Rocha da Silveira, en consecuencia, promueve un filme comprometido con una demanda social y política. La historia de Mariana (Mari Oliveira) es la historia de tantos feligreses adoptando con sumisión y fanatismo desenfrenado las leyes que dictan las iglesias cristianas o derivadas. La idea de sociedad para esta joven brasileña es la de una comunidad abstemia del pecado; es decir, una idea utópica. Es así como surge un estado de violencia como mecanismo para ablandar los pensamientos de los opositores y hacer más cercana esa utopía. Medusa describe un territorio que coacciona a los que no están a la línea de esos preceptos religiosos. Estamos ante un estado dictatorial, en donde los mismos ciudadanos se comprometen, libre albedrío, a poner orden social, cual Batman. Mariana, junto a su grupo de canto, serán vigilantes de la noche, las cazadoras de mujeres impuras, malos ejemplos sociales. Es importante percibir que gran parte de la película de Rocha da Silveira se desarrolla a plena noche. Por tanto, inconscientemente, todos los actos de sus protagonistas, los representantes de ese poder religioso, estarán asociados a un acto de perversión. Sucede que, a diferencia de Bruce Wayne, estos individuos han usado la noche no solo como ambiente para cazar a sus víctimas, sino también como mascarada para desfogar sus represiones.

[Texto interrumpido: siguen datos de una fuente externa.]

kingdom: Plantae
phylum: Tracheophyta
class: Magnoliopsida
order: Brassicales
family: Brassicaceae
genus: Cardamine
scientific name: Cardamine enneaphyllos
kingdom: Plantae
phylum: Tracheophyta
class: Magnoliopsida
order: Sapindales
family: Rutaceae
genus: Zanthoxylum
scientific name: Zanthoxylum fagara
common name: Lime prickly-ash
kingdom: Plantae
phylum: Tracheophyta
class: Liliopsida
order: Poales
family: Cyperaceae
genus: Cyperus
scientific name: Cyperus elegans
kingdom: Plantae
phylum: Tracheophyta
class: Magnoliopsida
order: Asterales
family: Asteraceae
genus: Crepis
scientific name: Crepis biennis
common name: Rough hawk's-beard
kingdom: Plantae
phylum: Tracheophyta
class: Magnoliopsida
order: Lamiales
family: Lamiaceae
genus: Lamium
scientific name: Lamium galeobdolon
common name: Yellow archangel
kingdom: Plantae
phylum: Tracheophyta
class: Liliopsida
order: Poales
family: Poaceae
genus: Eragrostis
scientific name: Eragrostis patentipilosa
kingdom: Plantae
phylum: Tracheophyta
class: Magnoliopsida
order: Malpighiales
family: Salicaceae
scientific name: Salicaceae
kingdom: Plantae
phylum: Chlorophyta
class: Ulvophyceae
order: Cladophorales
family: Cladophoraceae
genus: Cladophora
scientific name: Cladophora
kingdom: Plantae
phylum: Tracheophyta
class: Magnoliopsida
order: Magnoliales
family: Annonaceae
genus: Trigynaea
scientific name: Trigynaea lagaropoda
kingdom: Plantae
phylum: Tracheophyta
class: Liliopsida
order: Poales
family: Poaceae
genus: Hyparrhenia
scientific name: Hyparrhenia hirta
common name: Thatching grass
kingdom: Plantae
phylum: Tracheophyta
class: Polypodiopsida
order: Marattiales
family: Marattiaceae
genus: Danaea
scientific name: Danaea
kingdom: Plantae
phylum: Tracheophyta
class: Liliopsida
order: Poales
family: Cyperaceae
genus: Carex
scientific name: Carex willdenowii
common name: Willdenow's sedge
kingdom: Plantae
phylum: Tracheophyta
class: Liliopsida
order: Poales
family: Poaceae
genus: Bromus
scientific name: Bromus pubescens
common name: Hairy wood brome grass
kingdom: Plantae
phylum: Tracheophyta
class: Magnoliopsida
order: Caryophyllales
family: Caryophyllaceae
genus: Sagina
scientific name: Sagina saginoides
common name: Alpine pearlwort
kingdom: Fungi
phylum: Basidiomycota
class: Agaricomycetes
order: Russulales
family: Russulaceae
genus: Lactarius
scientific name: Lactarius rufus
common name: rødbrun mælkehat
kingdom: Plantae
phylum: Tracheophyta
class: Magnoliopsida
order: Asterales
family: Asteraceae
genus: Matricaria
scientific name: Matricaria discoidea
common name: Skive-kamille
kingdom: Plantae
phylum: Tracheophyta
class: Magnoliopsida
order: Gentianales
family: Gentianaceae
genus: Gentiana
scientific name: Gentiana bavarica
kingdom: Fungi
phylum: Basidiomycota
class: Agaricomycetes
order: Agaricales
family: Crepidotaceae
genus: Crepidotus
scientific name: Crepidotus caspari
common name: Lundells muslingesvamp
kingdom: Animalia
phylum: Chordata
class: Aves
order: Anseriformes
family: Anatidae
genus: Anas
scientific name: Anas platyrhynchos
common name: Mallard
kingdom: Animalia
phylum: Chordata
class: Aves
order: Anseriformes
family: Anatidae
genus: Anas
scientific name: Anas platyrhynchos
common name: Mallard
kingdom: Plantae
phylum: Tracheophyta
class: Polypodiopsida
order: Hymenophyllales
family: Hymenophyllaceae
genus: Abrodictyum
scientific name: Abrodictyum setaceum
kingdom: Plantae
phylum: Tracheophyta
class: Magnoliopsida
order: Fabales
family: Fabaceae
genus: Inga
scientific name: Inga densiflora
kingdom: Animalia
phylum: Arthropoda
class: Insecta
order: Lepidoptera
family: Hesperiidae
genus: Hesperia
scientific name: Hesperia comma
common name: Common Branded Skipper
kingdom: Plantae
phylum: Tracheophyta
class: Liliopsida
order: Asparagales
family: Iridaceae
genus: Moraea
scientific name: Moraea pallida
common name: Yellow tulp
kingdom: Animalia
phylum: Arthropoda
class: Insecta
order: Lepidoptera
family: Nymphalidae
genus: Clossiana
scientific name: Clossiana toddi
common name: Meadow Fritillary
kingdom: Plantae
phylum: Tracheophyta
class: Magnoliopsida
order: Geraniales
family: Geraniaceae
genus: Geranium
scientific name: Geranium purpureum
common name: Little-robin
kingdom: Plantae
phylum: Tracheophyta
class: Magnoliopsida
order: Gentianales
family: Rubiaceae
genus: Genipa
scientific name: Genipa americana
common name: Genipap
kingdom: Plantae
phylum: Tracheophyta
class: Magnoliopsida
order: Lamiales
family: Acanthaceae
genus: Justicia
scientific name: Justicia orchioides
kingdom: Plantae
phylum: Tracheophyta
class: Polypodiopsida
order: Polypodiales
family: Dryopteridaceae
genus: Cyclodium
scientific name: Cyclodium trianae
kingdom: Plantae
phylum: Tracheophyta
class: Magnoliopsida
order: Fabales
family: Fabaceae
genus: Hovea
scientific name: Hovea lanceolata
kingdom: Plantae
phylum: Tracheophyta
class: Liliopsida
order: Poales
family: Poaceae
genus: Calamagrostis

Medusa es una historia de personas, todas mujeres, aparentando un rostro que no es el suyo. Estamos ante el ejemplo de una sociedad femenina asumiendo prácticas que les ayude a borrar esas huellas de insatisfacción o dolor. El maquillaje, los filtros de los celulares, los cantos, las rondas de palizas que propinan, así como los mitos de mujeres quemadas que hacen trascender para invocar el miedo; todos son gestos que ayudan a menguar una condición o padecimiento social en medio de un estado de opresión. Rocha da Silveira hace una nueva representación de la comunidad femenina siendo apaleada por un nuevo agresor: la religión. Medusa toma por excusa la demanda ante un escenario religioso ultraconservador para hacer una demanda más específica que atiende a las mujeres como víctimas potenciales de las normativas y prejuicios cristianos. Para ello, hace una representación satírica de esa ideología, una versión grotesca, efectiva para sus motivaciones, aunque redundante. A eso se suma su trama también familiar. No hay que ser de una atención muy aguda para vaticinar lo que acontecerá en el transcurso de la película. Medusa es predecible. Es de esas películas que sabemos hacia dónde va. Queda entonces aguardar de qué manera se abordará ese conflicto. Nuevamente, Rocha da Silveira opta por un ambiente de terror, un universo que se inspira de las slasher o el giallo. No solo son luces, sino también mezclas de sonidos escabrosos y chirriantes. Son gestos adoptados y mejor logrados en su película Mate-me por favor.